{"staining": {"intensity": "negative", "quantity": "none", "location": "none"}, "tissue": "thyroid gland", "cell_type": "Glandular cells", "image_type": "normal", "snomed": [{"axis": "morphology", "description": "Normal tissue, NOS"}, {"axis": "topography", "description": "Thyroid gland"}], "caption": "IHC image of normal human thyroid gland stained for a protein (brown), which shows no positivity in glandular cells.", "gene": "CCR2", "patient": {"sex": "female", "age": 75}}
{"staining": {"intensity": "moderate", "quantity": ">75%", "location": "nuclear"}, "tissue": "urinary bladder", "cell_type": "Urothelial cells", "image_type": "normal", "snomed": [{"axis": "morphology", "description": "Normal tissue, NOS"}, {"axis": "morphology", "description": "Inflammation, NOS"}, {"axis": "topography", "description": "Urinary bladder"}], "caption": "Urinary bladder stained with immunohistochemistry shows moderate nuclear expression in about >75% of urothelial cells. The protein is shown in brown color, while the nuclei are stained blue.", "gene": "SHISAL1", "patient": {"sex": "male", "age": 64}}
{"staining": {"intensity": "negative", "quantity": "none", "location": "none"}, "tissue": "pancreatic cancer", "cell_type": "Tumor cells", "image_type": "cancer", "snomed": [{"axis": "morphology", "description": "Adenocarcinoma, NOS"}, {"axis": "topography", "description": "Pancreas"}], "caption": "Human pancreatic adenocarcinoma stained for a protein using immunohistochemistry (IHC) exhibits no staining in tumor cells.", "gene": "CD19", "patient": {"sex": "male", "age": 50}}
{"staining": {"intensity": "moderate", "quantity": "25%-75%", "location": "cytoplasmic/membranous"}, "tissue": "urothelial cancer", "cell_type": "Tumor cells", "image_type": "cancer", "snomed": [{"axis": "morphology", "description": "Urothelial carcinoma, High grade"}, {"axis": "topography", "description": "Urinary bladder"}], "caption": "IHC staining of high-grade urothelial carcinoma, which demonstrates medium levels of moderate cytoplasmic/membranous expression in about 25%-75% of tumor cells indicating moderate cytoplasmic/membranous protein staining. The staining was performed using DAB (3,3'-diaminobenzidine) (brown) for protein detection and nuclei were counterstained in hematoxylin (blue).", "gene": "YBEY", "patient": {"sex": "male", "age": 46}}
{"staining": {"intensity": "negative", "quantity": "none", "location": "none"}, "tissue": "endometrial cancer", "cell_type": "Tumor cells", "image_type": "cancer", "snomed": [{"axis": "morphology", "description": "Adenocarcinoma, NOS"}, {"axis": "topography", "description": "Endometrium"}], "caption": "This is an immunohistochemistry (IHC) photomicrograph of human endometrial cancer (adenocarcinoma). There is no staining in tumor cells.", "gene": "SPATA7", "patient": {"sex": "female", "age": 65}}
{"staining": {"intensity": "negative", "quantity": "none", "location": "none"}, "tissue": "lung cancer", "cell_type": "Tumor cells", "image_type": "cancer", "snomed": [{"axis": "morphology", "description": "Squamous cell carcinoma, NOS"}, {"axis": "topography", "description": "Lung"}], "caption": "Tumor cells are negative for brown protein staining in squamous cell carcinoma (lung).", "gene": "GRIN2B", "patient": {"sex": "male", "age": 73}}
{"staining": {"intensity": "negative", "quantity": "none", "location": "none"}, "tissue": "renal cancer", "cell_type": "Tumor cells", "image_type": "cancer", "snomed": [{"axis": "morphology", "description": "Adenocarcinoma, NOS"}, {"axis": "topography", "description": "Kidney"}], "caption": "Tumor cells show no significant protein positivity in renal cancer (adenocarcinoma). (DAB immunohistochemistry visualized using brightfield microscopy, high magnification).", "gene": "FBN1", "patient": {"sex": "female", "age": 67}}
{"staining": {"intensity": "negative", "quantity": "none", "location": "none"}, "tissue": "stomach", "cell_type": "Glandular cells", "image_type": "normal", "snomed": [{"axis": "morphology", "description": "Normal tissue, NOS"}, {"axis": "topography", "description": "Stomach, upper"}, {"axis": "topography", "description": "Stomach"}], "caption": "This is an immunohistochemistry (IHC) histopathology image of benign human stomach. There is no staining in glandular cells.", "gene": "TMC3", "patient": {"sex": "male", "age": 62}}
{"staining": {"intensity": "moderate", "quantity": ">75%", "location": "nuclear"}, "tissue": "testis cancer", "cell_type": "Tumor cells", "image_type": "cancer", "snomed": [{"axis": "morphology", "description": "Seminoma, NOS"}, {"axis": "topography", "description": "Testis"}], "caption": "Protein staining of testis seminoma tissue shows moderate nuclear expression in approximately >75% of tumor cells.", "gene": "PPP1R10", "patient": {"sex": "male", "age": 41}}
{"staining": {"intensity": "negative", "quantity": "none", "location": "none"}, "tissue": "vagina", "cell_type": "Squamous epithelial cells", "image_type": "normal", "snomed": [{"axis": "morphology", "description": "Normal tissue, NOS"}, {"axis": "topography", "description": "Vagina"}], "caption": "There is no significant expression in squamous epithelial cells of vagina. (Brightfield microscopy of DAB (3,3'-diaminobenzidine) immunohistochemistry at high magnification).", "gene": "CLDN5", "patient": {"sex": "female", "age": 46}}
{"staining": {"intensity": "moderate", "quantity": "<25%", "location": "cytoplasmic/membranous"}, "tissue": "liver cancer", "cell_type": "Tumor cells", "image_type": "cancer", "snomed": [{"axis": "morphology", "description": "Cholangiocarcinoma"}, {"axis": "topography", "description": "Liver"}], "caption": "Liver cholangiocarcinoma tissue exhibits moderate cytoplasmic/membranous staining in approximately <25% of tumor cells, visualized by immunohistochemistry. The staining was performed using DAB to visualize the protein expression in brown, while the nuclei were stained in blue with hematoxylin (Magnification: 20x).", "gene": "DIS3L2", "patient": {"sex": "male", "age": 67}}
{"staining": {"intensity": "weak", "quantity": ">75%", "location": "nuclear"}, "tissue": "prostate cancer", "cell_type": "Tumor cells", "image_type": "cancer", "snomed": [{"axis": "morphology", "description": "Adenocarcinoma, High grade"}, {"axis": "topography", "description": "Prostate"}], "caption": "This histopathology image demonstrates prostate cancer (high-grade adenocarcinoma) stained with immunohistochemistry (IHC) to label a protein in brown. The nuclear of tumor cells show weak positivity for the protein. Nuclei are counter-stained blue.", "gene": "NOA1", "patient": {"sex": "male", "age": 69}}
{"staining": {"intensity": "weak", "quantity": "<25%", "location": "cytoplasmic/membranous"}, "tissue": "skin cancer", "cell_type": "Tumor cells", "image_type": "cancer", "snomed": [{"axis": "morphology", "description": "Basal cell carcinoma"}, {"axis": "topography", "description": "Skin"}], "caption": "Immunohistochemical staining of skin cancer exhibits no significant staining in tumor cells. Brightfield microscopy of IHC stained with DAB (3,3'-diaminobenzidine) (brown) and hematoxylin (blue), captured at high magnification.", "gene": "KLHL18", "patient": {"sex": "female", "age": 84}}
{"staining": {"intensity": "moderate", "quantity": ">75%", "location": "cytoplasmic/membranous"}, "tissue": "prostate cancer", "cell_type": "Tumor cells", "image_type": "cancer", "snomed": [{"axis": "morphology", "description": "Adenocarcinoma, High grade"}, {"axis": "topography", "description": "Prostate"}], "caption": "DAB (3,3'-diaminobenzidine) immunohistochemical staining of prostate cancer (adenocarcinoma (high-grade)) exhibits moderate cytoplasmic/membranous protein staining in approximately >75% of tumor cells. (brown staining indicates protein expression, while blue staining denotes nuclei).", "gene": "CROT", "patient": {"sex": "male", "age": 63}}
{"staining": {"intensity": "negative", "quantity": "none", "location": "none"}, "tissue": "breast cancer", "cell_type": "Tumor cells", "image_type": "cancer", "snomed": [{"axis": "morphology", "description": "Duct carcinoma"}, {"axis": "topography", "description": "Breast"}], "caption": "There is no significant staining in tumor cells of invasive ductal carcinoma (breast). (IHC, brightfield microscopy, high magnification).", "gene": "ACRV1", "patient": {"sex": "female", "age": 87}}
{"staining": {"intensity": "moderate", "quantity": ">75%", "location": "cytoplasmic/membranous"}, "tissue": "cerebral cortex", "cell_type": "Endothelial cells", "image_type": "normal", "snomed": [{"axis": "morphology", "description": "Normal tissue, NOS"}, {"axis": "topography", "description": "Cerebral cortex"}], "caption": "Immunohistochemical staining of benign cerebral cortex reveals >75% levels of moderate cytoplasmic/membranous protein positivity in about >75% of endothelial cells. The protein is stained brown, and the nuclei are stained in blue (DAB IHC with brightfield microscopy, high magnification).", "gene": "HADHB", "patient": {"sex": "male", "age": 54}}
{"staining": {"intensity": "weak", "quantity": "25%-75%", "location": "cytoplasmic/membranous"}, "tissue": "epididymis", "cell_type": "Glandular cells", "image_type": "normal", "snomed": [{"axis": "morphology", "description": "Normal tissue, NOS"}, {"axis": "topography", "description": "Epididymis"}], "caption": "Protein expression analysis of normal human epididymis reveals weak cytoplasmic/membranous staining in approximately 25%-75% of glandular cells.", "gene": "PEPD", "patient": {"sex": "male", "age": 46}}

_ _ _ _ _

- [WORK TASK]:
Show all lines in the entries above where the string "reveals" appears.

- [SOLUTION TO THIS TASK]:
{"staining": {"intensity": "moderate", "quantity": ">75%", "location": "cytoplasmic/membranous"}, "tissue": "cerebral cortex", "cell_type": "Endothelial cells", "image_type": "normal", "snomed": [{"axis": "morphology", "description": "Normal tissue, NOS"}, {"axis": "topography", "description": "Cerebral cortex"}], "caption": "Immunohistochemical staining of benign cerebral cortex reveals >75% levels of moderate cytoplasmic/membranous protein positivity in about >75% of endothelial cells. The protein is stained brown, and the nuclei are stained in blue (DAB IHC with brightfield microscopy, high magnification).", "gene": "HADHB", "patient": {"sex": "male", "age": 54}}
{"staining": {"intensity": "weak", "quantity": "25%-75%", "location": "cytoplasmic/membranous"}, "tissue": "epididymis", "cell_type": "Glandular cells", "image_type": "normal", "snomed": [{"axis": "morphology", "description": "Normal tissue, NOS"}, {"axis": "topography", "description": "Epididymis"}], "caption": "Protein expression analysis of normal human epididymis reveals weak cytoplasmic/membranous staining in approximately 25%-75% of glandular cells.", "gene": "PEPD", "patient": {"sex": "male", "age": 46}}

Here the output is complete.